== INSTRUCTIONS TO FOLLOW ==
Within the records, which lines hold the string "casing"? Report each one by copying it.
Start of PROVIDED DATA
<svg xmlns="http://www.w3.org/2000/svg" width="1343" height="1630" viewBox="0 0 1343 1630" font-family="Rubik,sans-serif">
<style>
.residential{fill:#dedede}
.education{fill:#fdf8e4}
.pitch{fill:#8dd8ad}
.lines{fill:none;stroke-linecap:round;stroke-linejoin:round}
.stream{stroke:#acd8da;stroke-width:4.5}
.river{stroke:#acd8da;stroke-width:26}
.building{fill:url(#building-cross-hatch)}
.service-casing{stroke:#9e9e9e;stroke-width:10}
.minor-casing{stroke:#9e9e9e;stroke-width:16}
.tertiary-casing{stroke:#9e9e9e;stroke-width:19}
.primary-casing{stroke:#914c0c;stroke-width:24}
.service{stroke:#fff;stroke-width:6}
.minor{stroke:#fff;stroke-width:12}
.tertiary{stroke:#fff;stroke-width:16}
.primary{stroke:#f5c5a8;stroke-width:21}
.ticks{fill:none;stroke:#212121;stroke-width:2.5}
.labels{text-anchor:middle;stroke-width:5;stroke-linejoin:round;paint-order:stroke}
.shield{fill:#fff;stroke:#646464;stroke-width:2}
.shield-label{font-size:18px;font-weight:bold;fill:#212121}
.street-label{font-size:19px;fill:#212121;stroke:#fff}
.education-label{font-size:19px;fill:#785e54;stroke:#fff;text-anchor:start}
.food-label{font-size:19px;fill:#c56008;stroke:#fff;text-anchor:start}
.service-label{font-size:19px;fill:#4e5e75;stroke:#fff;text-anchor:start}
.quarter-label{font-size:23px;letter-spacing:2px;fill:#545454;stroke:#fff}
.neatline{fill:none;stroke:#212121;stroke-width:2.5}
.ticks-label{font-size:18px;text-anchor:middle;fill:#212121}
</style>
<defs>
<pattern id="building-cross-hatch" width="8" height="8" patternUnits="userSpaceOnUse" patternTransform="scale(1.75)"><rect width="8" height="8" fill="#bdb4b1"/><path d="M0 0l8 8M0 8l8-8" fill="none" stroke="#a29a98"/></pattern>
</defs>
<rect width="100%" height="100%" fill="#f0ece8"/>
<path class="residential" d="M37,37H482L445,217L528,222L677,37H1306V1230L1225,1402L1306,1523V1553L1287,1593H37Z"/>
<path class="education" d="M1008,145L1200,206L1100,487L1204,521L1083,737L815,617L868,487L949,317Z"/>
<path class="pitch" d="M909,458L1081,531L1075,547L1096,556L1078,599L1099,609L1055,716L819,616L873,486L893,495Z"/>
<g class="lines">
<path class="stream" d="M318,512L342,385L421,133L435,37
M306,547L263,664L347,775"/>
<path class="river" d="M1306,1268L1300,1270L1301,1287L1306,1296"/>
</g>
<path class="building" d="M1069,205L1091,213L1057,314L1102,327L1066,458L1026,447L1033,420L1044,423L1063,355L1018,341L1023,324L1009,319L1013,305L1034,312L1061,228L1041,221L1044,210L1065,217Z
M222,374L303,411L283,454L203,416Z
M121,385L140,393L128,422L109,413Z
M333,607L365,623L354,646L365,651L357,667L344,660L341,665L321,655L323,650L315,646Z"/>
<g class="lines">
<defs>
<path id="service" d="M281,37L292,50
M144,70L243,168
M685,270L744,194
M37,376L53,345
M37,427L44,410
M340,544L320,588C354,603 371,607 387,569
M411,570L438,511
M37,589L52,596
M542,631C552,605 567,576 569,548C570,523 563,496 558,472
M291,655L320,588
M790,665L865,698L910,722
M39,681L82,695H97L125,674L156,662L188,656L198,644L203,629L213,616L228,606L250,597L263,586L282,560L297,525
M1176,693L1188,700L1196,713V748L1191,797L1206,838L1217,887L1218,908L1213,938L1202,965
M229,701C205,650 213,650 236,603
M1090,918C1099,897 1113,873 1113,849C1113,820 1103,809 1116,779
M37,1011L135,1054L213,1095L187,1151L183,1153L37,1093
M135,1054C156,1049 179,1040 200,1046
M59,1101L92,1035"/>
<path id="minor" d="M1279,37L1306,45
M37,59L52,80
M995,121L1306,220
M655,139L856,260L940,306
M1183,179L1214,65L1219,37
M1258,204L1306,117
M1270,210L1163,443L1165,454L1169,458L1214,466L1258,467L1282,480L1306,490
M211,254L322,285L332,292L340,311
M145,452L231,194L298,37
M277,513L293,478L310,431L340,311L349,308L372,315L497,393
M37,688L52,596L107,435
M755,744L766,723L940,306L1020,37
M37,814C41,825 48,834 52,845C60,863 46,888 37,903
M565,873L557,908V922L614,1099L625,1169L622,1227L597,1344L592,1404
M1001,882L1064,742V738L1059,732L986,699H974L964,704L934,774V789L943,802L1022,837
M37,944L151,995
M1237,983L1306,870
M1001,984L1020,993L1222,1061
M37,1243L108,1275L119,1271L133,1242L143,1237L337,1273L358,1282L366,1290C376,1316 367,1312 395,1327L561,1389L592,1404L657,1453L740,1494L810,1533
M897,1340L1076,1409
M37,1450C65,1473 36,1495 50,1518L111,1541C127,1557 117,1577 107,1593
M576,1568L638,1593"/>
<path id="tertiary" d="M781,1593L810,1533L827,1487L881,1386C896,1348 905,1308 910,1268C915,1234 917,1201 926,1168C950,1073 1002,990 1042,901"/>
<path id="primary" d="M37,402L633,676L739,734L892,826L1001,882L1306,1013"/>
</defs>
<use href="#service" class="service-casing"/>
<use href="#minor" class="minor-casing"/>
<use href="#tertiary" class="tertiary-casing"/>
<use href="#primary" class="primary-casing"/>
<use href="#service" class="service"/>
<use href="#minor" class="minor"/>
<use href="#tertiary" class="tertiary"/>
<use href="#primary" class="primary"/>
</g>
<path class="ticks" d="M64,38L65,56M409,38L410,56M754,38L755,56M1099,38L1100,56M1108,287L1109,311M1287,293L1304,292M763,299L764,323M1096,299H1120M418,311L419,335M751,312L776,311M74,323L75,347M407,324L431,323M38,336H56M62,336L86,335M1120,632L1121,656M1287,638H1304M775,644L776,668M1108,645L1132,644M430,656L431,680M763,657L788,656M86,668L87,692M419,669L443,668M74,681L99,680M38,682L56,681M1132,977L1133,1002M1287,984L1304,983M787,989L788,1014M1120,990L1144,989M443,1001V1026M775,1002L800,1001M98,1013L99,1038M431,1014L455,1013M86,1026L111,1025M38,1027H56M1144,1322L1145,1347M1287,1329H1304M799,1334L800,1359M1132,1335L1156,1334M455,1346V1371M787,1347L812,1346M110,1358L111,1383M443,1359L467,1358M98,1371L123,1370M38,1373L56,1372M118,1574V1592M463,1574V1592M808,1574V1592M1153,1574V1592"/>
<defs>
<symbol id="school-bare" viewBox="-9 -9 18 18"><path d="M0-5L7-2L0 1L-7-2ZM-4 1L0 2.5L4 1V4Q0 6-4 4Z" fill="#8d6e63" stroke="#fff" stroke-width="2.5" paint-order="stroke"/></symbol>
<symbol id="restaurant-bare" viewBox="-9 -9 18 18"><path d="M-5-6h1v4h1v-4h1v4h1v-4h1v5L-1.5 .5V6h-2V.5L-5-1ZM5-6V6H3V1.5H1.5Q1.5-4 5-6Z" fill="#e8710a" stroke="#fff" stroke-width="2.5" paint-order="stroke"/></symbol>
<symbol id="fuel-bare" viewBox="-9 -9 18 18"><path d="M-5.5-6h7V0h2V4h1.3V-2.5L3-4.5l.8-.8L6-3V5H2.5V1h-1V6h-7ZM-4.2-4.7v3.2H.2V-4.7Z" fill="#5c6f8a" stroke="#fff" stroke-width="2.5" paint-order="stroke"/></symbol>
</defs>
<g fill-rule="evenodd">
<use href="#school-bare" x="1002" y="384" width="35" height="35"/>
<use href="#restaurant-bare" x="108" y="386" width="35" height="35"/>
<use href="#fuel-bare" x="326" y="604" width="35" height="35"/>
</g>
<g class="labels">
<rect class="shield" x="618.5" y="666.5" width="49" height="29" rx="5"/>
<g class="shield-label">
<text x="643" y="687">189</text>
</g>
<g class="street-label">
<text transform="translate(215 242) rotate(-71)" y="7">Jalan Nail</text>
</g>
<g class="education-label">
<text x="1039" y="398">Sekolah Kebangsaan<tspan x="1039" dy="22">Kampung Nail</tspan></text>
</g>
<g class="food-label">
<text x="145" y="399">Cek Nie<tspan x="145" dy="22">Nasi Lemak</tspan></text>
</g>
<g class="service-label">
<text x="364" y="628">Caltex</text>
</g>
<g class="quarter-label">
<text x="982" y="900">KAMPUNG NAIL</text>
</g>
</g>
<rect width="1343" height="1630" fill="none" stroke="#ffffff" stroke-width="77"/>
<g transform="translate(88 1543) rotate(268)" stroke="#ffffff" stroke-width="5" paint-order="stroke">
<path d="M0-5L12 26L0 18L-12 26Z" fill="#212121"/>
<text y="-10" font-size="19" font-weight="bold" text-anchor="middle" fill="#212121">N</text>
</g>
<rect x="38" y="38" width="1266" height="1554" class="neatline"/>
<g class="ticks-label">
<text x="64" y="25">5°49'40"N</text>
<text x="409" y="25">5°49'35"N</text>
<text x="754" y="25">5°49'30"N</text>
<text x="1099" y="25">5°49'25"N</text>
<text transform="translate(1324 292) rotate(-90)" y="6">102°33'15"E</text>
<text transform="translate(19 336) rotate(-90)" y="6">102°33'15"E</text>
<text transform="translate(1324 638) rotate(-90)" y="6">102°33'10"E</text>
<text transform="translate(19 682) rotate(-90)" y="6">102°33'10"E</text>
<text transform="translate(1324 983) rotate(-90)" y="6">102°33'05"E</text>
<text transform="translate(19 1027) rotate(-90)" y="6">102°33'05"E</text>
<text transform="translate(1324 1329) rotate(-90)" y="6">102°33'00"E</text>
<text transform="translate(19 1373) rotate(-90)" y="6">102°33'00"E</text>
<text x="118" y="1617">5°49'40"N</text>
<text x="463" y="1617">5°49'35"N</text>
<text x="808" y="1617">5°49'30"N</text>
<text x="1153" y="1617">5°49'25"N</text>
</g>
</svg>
End of PROVIDED DATA
== FINISHED TASK ==
.service-casing{stroke:#9e9e9e;stroke-width:10}
.minor-casing{stroke:#9e9e9e;stroke-width:16}
.tertiary-casing{stroke:#9e9e9e;stroke-width:19}
.primary-casing{stroke:#914c0c;stroke-width:24}
<use href="#service" class="service-casing"/>
<use href="#minor" class="minor-casing"/>
<use href="#tertiary" class="tertiary-casing"/>
<use href="#primary" class="primary-casing"/>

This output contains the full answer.